(Beginning of Source data)

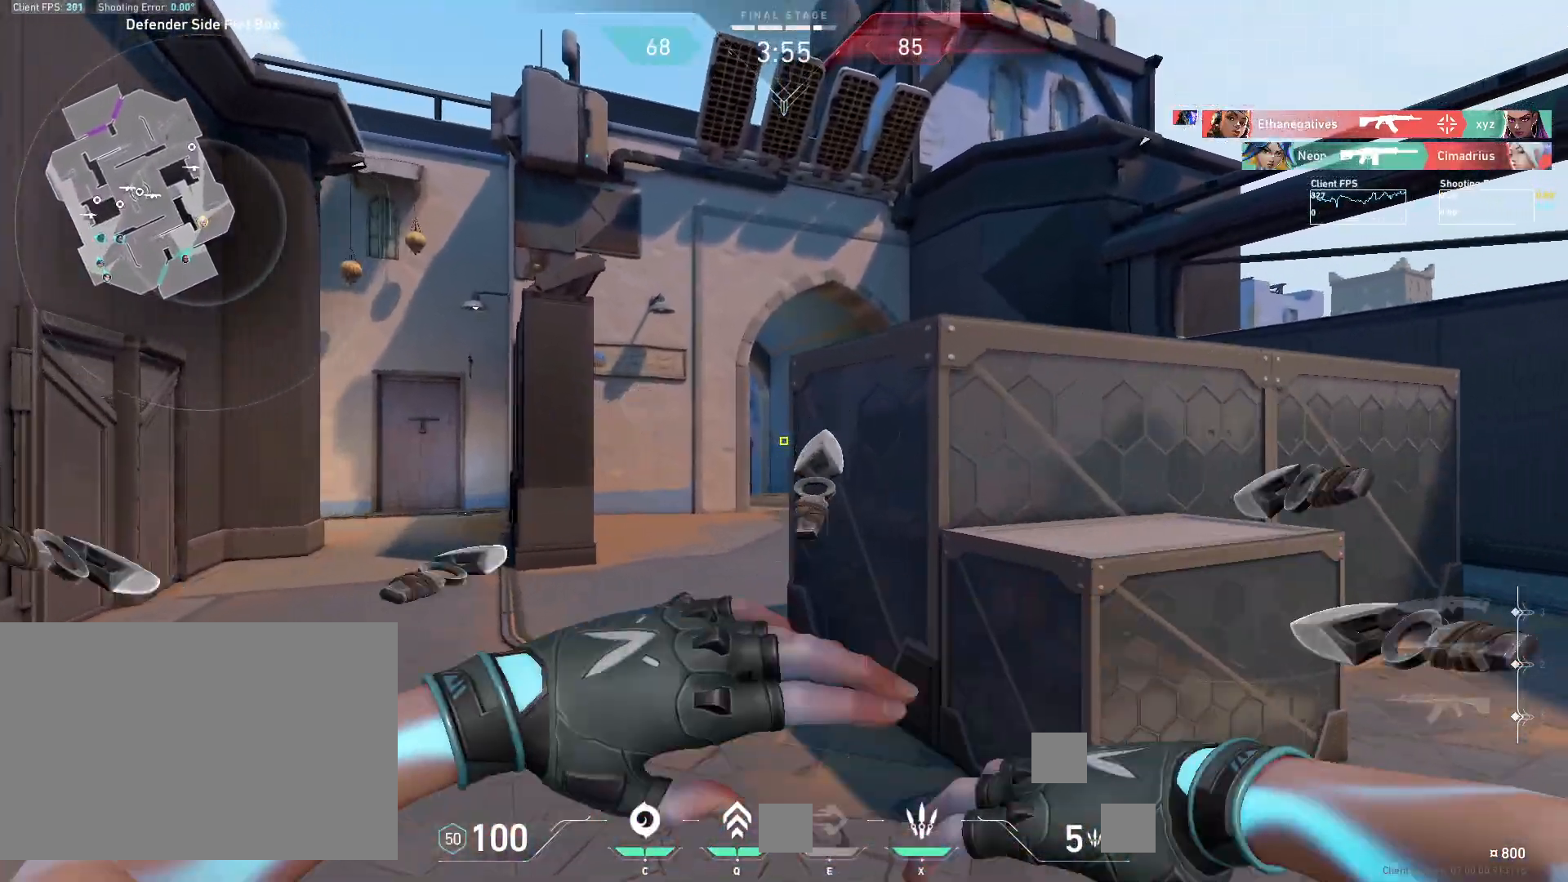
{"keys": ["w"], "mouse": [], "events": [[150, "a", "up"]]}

(End of Source data)
(Beginning of Source data)

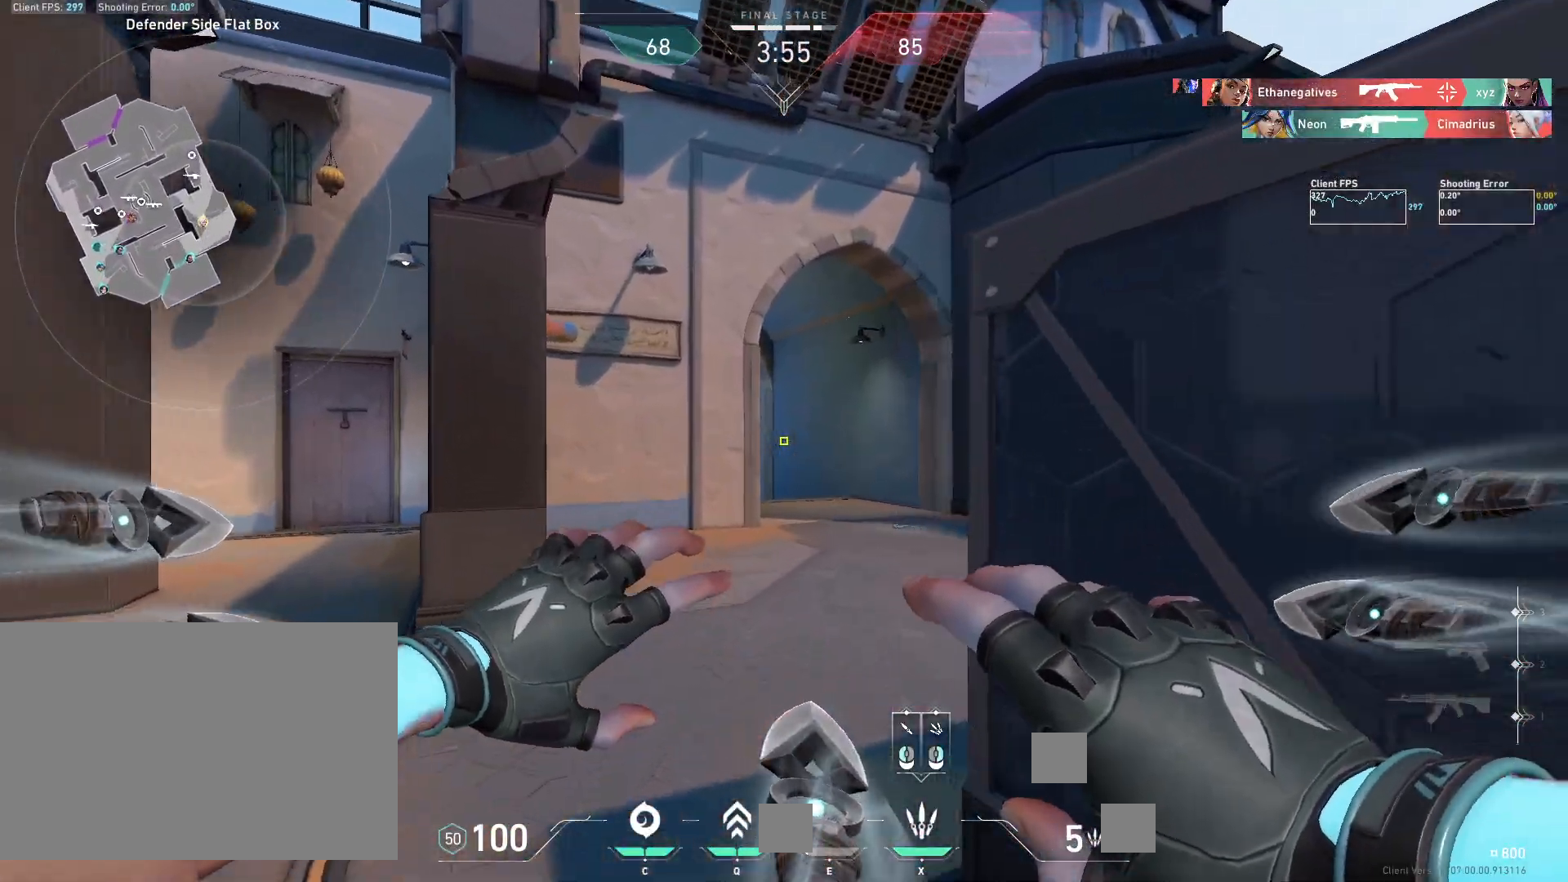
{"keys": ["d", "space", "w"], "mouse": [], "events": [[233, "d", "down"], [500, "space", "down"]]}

(End of Source data)
(Beginning of Source data)

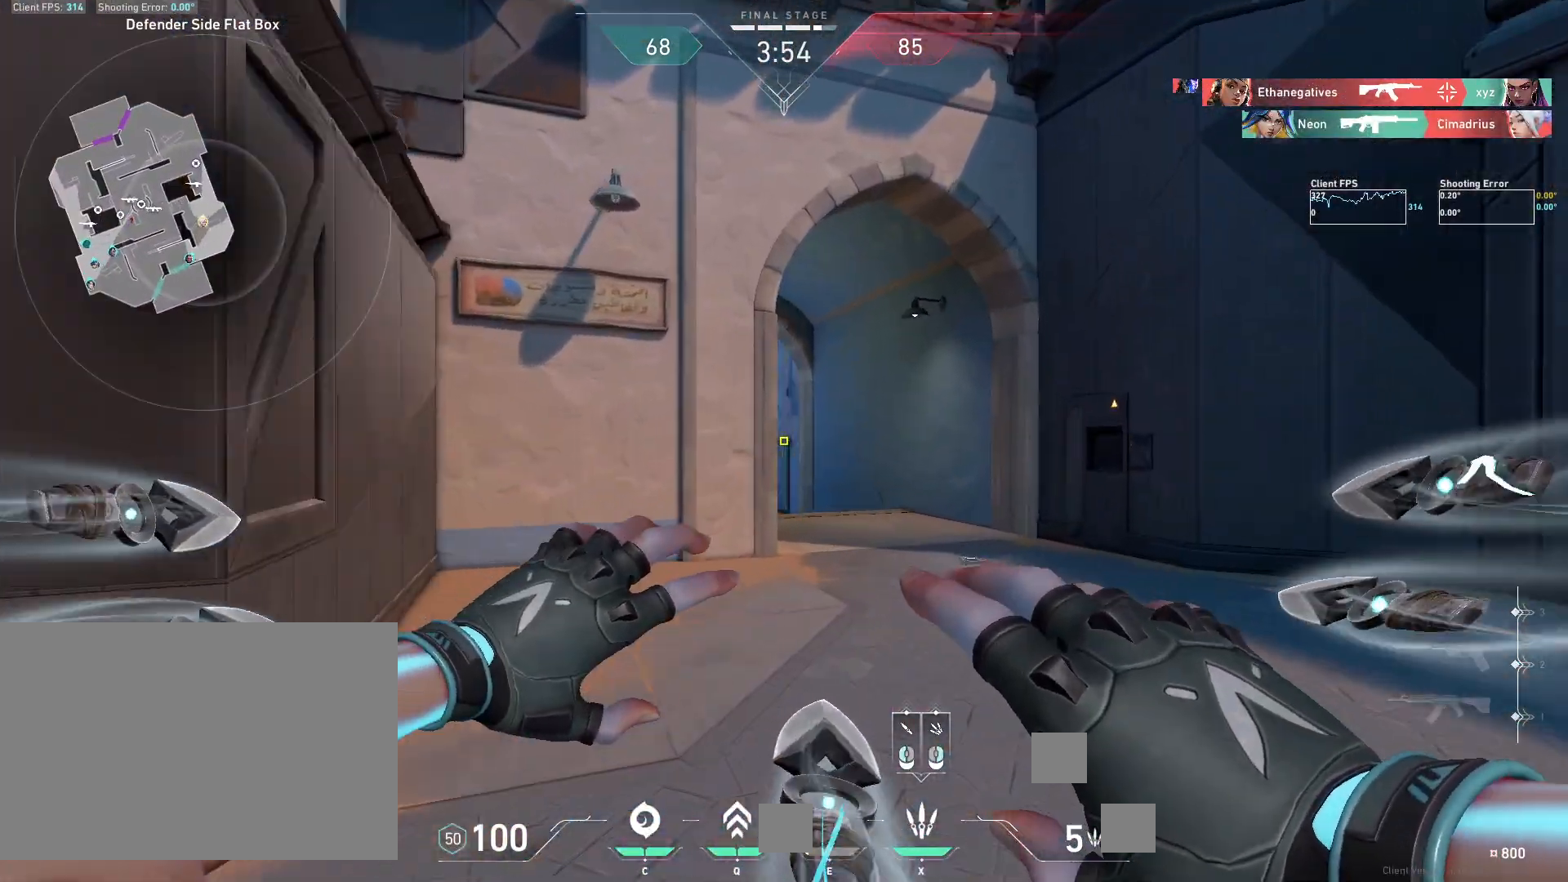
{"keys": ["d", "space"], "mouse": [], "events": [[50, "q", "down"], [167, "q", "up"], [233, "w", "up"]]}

(End of Source data)

Work instruction:
Among the lines above, return each one holding the string "down".

Reply to the task:
{"keys": ["d", "space", "w"], "mouse": [], "events": [[233, "d", "down"], [500, "space", "down"]]}
{"keys": ["d", "space"], "mouse": [], "events": [[50, "q", "down"], [167, "q", "up"], [233, "w", "up"]]}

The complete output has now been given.